**SOURCE MATERIAL**
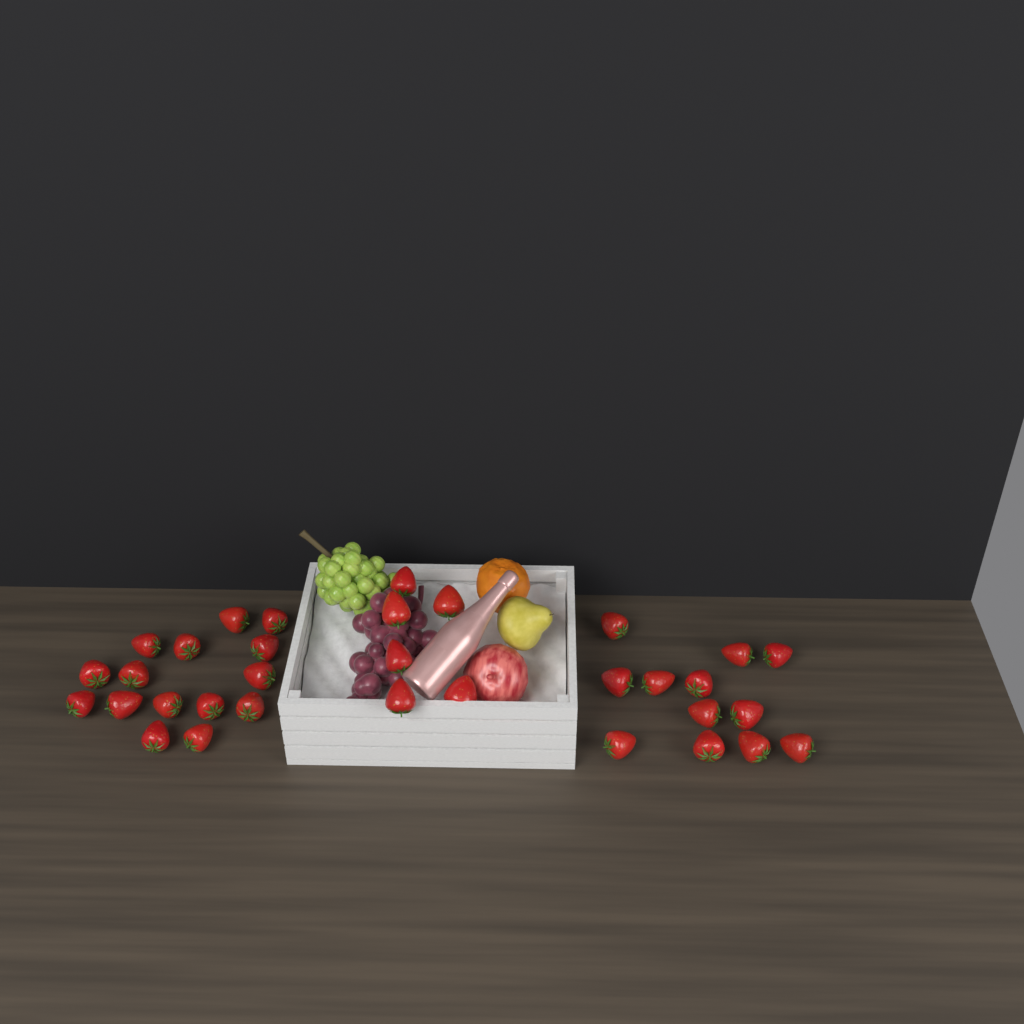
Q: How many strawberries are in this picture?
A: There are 33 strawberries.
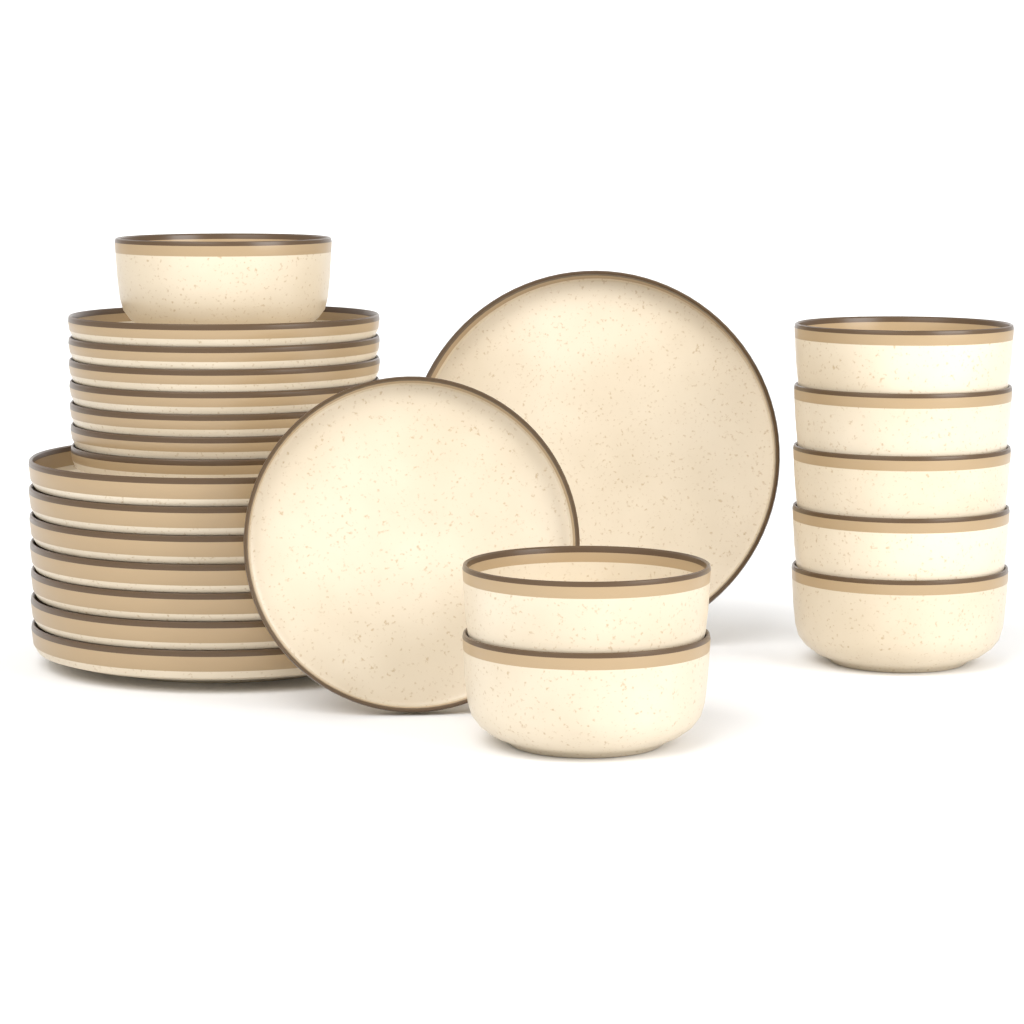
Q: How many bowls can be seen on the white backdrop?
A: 8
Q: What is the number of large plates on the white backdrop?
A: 8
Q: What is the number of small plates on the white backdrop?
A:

**DIRECTION**
Please copy out every line of the material above word for word, leaving out the pictures.

**TASK RESPONSE**
Q: How many strawberries are in this picture?
A: There are 33 strawberries.
Q: How many bowls can be seen on the white backdrop?
A: 8
Q: What is the number of large plates on the white backdrop?
A: 8
Q: What is the number of small plates on the white backdrop?
A:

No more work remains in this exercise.